Wednesday, May 6, 2020

"Carrie Pilby" (2016)

Thanks to a tip from friends Dan and Susan, we discovered the 2016 movie, "Carrie Pilby."  I had never heard of this movie, although I don't think that retired folks of a certain age - us! -  were not the target audience for this one.

It is the story of a young Englishwoman prodigy (she graduated from Harvard at age 18) living alone in New York City.  Still shaken from the death of her mother when she was twelve, Carrie is alone in NYC, and as smart as she is, she is having trouble adjusting to life.  In fact, she's pretty messed up.  She is seeing a therapist to help her cope, even though she's too smart to be doing so, she thinks.  At her father's insistence, she takes a job as a proofreader in a law firm, where she meets some "real" people.

This movie could - COULD - have been about an unlikable, over-entitled brat, but in the hands of first time director Susan Johnson and a completely engaging performance by Bel Powley as Carrie, the movie becomes a quite charming and even heartwarming coming-of-age teen RomCom.
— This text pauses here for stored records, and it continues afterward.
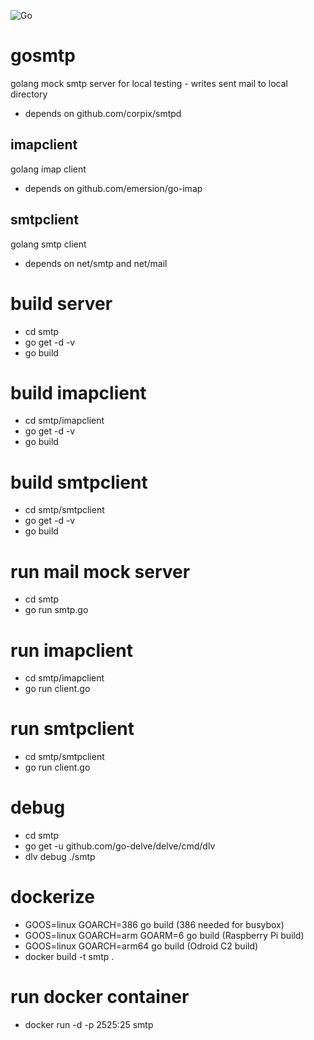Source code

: ![Go](https://github.com/wlanboy/gosmtp/workflows/Go/badge.svg?branch=master)

# gosmtp
golang mock smtp server for local testing - writes sent mail to local directory
- depends on github.com/corpix/smtpd
## imapclient
golang imap client
- depends on github.com/emersion/go-imap
## smtpclient
golang smtp client
- depends on net/smtp and net/mail

# build server
* cd smtp
* go get -d -v
* go build

# build imapclient
* cd smtp/imapclient
* go get -d -v
* go build

# build smtpclient
* cd smtp/smtpclient
* go get -d -v
* go build

# run mail mock server
* cd smtp
* go run smtp.go

# run imapclient
* cd smtp/imapclient
* go run client.go

# run smtpclient
* cd smtp/smtpclient
* go run client.go

# debug
* cd smtp
* go get -u github.com/go-delve/delve/cmd/dlv
* dlv debug ./smtp

# dockerize 
* GOOS=linux GOARCH=386 go build (386 needed for busybox)
* GOOS=linux GOARCH=arm GOARM=6 go build (Raspberry Pi build)
* GOOS=linux GOARCH=arm64 go build (Odroid C2 build)
* docker build -t smtp .

# run docker container
* docker run -d -p 2525:25 smtp
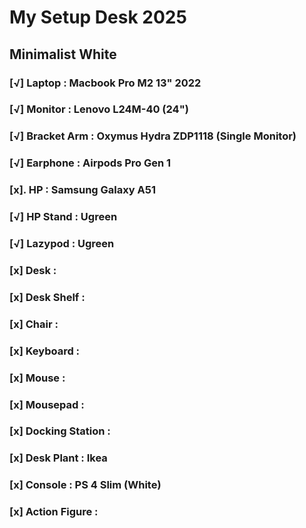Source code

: # My Setup Desk 2025

## Minimalist White

### [√] Laptop : Macbook Pro M2 13" 2022
### [√] Monitor : Lenovo L24M-40 (24")
### [√] Bracket Arm : Oxymus Hydra ZDP1118 (Single Monitor)
### [√] Earphone : Airpods Pro Gen 1
### [x]. HP : Samsung Galaxy A51
### [√] HP Stand : Ugreen
### [√] Lazypod : Ugreen
### [x] Desk : 
### [x] Desk Shelf : 
### [x] Chair : 
### [x] Keyboard : 
### [x] Mouse : 
### [x] Mousepad : 
### [x] Docking Station : 
### [x] Desk Plant : Ikea
### [x] Console : PS 4 Slim (White)
### [x] Action Figure :
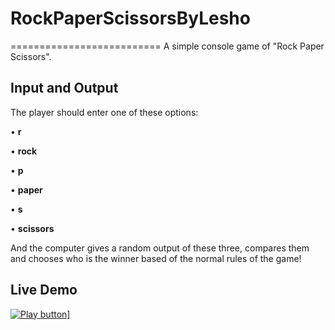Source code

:# RockPaperScissorsByLesho
==========================
A simple console game of "Rock Paper Scissors".
## Input and Output
The player should enter one of these options:  

• **r** 

• **rock** 

• **p** 

• **paper**  

• **s**

• **scissors** 


And the computer gives a random output of these three, compares them and chooses who is the winner based of the normal rules of the game!

## Live Demo
<a href = "https://studioinstitute.org/wp-content/uploads/2020/07/play-button-overlay-png.png">
<img alt= "Play button" src = "https://studioinstitute.org/wp-content/uploads/2020/07/play-button-overlay-png.png"/>]
</a>

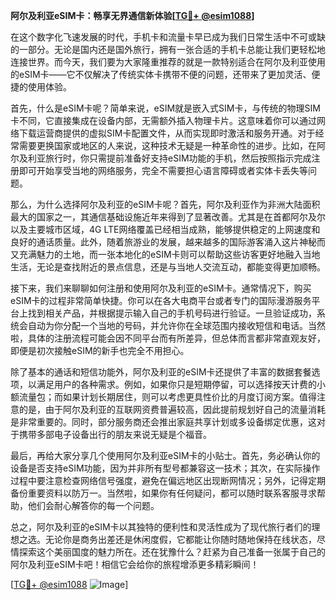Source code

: **阿尔及利亚eSIM卡：畅享无界通信新体验[[TG💪+ @esim1088](https://t.me/s/esim1088)]**

在这个数字化飞速发展的时代，手机卡和流量卡早已成为我们日常生活中不可或缺的一部分。无论是国内还是国外旅行，拥有一张合适的手机卡总能让我们更轻松地连接世界。而今天，我们要为大家隆重推荐的就是一款特别适合在阿尔及利亚使用的eSIM卡——它不仅解决了传统实体卡携带不便的问题，还带来了更加灵活、便捷的使用体验。

首先，什么是eSIM卡呢？简单来说，eSIM就是嵌入式SIM卡，与传统的物理SIM卡不同，它直接集成在设备内部，无需额外插入物理卡片。这意味着你可以通过网络下载运营商提供的虚拟SIM卡配置文件，从而实现即时激活和服务开通。对于经常需要更换国家或地区的人来说，这种技术无疑是一种革命性的进步。比如，在阿尔及利亚旅行时，你只需提前准备好支持eSIM功能的手机，然后按照指示完成注册即可开始享受当地的网络服务，完全不需要担心语言障碍或者实体卡丢失等问题。

那么，为什么选择阿尔及利亚的eSIM卡呢？首先，阿尔及利亚作为非洲大陆面积最大的国家之一，其通信基础设施近年来得到了显著改善。尤其是在首都阿尔及尔以及主要城市区域，4G LTE网络覆盖已经相当成熟，能够提供稳定的上网速度和良好的通话质量。此外，随着旅游业的发展，越来越多的国际游客涌入这片神秘而又充满魅力的土地，而一张本地化的eSIM卡则可以帮助这些访客更好地融入当地生活，无论是查找附近的景点信息，还是与当地人交流互动，都能变得更加顺畅。

接下来，我们来聊聊如何注册和使用阿尔及利亚的eSIM卡。通常情况下，购买eSIM卡的过程非常简单快捷。你可以在各大电商平台或者专门的国际漫游服务平台上找到相关产品，并根据提示输入自己的手机号码进行验证。一旦验证成功，系统会自动为你分配一个当地的号码，并允许你在全球范围内接收短信和电话。当然啦，具体的注册流程可能会因不同平台而有所差异，但总体而言都非常直观友好，即便是初次接触eSIM的新手也完全不用担心。

除了基本的通话和短信功能外，阿尔及利亚的eSIM卡还提供了丰富的数据套餐选项，以满足用户的各种需求。例如，如果你只是短期停留，可以选择按天计费的小额流量包；而如果计划长期居住，则可以考虑更具性价比的月度订阅方案。值得注意的是，由于阿尔及利亚的互联网资费普遍较高，因此提前规划好自己的流量消耗是非常重要的。同时，部分服务商还会推出家庭共享计划或多设备绑定优惠，这对于携带多部电子设备出行的朋友来说无疑是个福音。

最后，再给大家分享几个使用阿尔及利亚eSIM卡的小贴士。首先，务必确认你的设备是否支持eSIM功能，因为并非所有型号都兼容这一技术；其次，在实际操作过程中要注意检查网络信号强度，避免在偏远地区出现断网情况；另外，记得定期备份重要资料以防万一。当然啦，如果你有任何疑问，都可以随时联系客服寻求帮助，他们会耐心解答你的每一个问题。

总之，阿尔及利亚的eSIM卡以其独特的便利性和灵活性成为了现代旅行者们的理想之选。无论你是商务出差还是休闲度假，它都能让你随时随地保持在线状态，尽情探索这个美丽国度的魅力所在。还在犹豫什么？赶紧为自己准备一张属于自己的阿尔及利亚eSIM卡吧！相信它会给你的旅程增添更多精彩瞬间！

[[TG💪+ @esim1088](https://t.me/s/esim1088) ![Image](https://i.postimg.cc/4NQfJmqS/Snipaste-2025-05-13-00-14-12.png)]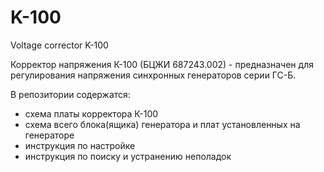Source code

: # K-100
Voltage corrector K-100

Корректор напряжения К-100 (БЦЖИ 687243.002) - предназначен для регулирования напряжения синхронных генераторов серии ГС-Б.

В репозитории содержатся: 
 - схема платы корректора К-100 
 - схема всего блока(ящика) генератора и плат установленных на генераторе
 - инструкция по настройке
 - инструкция по поиску и устранению неполадок
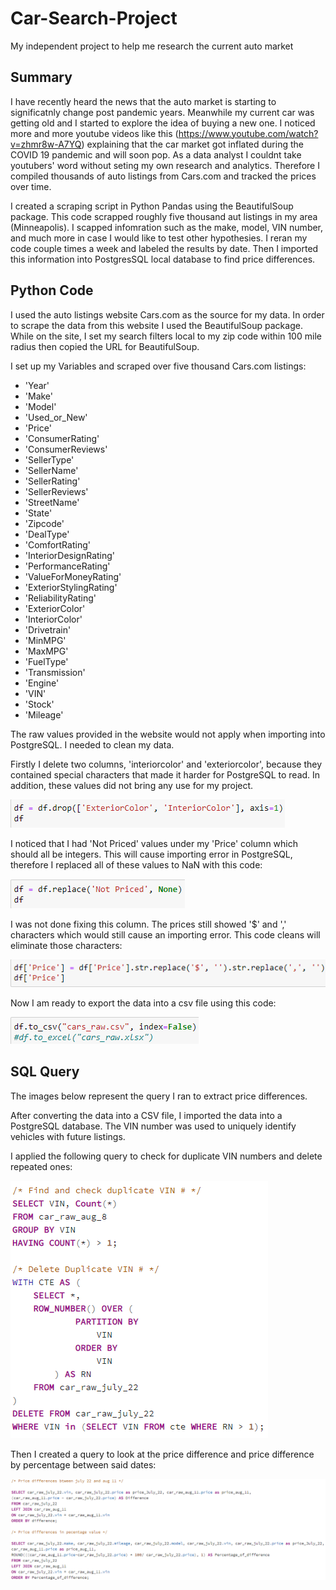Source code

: # Car-Search-Project
My independent project to help me research the current auto market
## Summary
I have recently heard the news that the auto market is starting to significatnly change post pandemic years. Meanwhile my current car was getting old and I started to explore the idea of buying a new one. I noticed more and more youtube videos like this (https://www.youtube.com/watch?v=zhmr8w-A7YQ) explaining that the car market got inflated during the COVID 19 pandemic and will soon pop. As a data analyst I couldnt take youtubers' word without seting my own research and analytics. Therefore I compiled thousands of auto listings from Cars.com and tracked the prices over time. 

I created a scraping script in Python Pandas using the BeautifulSoup package. This code scrapped roughly five thousand aut listings in my area (Minneapolis). I scapped infomration such as the make, model, VIN number, and much more in case I would like to test other hypothesies. I reran my code couple times a week and labeled the results by date. Then I imported this information into PostgresSQL local database to find price differences. 

## Python Code

I used the auto listings website Cars.com as the source for my data. In order to scrape the data from this website I used the BeautifulSoup package. While on the site, I set my search filters local to my zip code within 100 mile radius then copied the URL for BeautifulSoup. 

I set up my Variables and scraped over five thousand Cars.com listings:

- 'Year'
- 'Make'
- 'Model'
- 'Used_or_New'
- 'Price'
- 'ConsumerRating'
- 'ConsumerReviews'
- 'SellerType'
- 'SellerName'
- 'SellerRating'
- 'SellerReviews'
- 'StreetName'
- 'State'
- 'Zipcode'
- 'DealType'
- 'ComfortRating'
- 'InteriorDesignRating'
- 'PerformanceRating'
- 'ValueForMoneyRating'
- 'ExteriorStylingRating'
- 'ReliabilityRating'
- 'ExteriorColor'
- 'InteriorColor'
- 'Drivetrain'
- 'MinMPG'
- 'MaxMPG'
- 'FuelType'
- 'Transmission'
- 'Engine'
- 'VIN'
- 'Stock'
- 'Mileage' 

The raw values provided in the website would not apply when importing into PostgreSQL. I needed to clean my data. 

Firstly I delete two columns, 'interiorcolor' and 'exteriorcolor', because they contained special characters that made it harder for PostgreSQL to read. In addition, these values did not bring any use for my project.

![image P1](https://github.com/umarovj/Car-Search-Project/blob/main/Images/Drop%20columns.png)

I noticed that I had 'Not Priced' values under my 'Price' column which should all be integers. This will cause importing error in PostgreSQL, therefore I replaced all of these values to NaN with this code:

![image P2](https://github.com/umarovj/Car-Search-Project/blob/main/Images/replace%20not%20priced.png)

I was not done fixing this column. The prices still showed '$' and ',' characters which would still cause an importing error. This code cleans will eliminate those characters:

![image P3](https://github.com/umarovj/Car-Search-Project/blob/main/Images/remove%20signs%20from%20price.png)

Now I am ready to export the data into a csv file using this code: 

![image P4](https://github.com/umarovj/Car-Search-Project/blob/main/Images/export%20to%20csv.png)


## SQL Query
The images below represent the query I ran to extract price differences. 


After converting the data into a CSV file, I imported the data into a PostgreSQL database. The VIN number was used to uniquely identify vehicles with future listings.

I applied the following query to check for duplicate VIN numbers and delete repeated ones:

![image 1](https://github.com/umarovj/Car-Search-Project/blob/main/Images/SQL%20duplicate%20check.png)

Then I created a query to look at the price difference and price difference by percentage between said dates:

![image 2](https://github.com/umarovj/Car-Search-Project/blob/main/Images/SQL%20price%20diff%20as%20percentage.png)










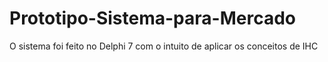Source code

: # Prototipo-Sistema-para-Mercado

O sistema foi feito no Delphi 7 com o intuito de aplicar os conceitos de IHC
Bel Powley is an English actress who was totally unknown to me, but I found her to be thoroughly delightful.  She is somebody for whom I will want to keep my eyes open.  Also in the cast where Nathan Lane as her therapist, Gabriel Byrne as her father, Josh Ritter as a blind date of Carrie's, and as her work girlfriend, Vanessa Bayer, and SNL vet who was a real hoot.

One really great scene is when Carrie and her good looking next door neighbor (William Moseley) take a walk through the New York streets at night.  The scene is shot in one continuous take with the two of them walking towards the camera.   Really nice.


Really fun little movie.  Three Stars from The Grandstander.